So I'm writing a web crawler to batch download PDFs from my university's website, as I don't fancy downloading them one by one.
I've got most the code working, using the 'requests' module. The issue is, you have to be signed in to a university account to access the PDFs, so I've set up requests to use cookies to sign into my university account before downloading the PDFs, however the HTML form to sign in on the university page is rather peculiar.
I've abstracted the HTML which can be found here:
<form action="/login" method="post">
<fieldset>
<div>
<label for="username">Username:</label>
<input id="username" name="username" type="text" value="" />
<label for="password">Password:</label>
<input id="password" name="password" type="password" value=""/>
<input type="hidden" name="lt" value="" />
<input type="hidden" name="execution" value="*very_long_encrypted_code*" />
<input type="hidden" name="_eventId" value="submit" />
<input type="submit" name="submit" value="Login" />
</div>
</fieldset>
</form>
Firstly the action
parameter in the form does not reference a PHP file which I don't understand. Is action="/login"
referencing the page itself, or http://www.blahblah/login/login
? (the HTML is taken from the page http://www.blahblah/login
.
Secondly, what's with all the 'hidden' inputs? I'm not sure how this page is taking the given login data and passing it to a PHP script.

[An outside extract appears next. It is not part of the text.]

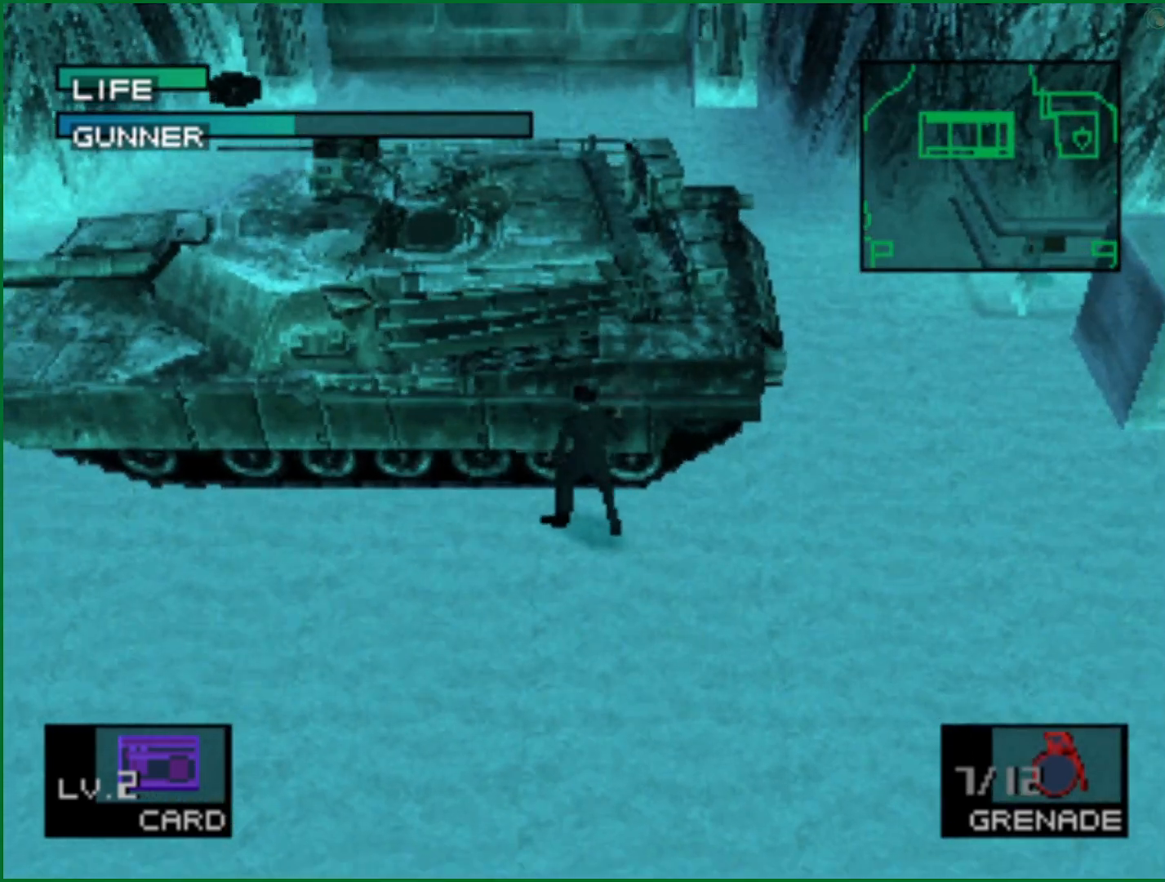
{"buttons": [], "left_stick": "center", "right_stick": "center", "events": []}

This has led to the failure of the requests sign on in my python script:
import requests
user = input("User: ")
passw = input("Password: ")
payload = {"username" : user, "password" : passw}
s = requests.Session()
s.post(loginURL, data = payload)
r = s.get(url)
I would have thought this would take the login data and sign me into the page, but r
is just assigned the original logon page. I'm assuming it's to do with the strange PHP interation in the HTML. Any ideas what I need to change?
EDIT: Thought I'd also mention there is no javascript on the page at all. Purely HTML & CSS
What you are looking at is likely a CSRF token
The linked answer is very good, but a summary is, these tokens used to make sure that you can't send malicious requests to a site from another page in your web browser. In this case it is a bit silly, because logging in has no consequences. It was likely added automatically by the framework your university website uses.
You will have to extract this token from the login page before doing your login POST and then include it with your data.
The full steps would be the following:
Send the login request:
payload = {"username" : user, "password" : passw, "execution": token}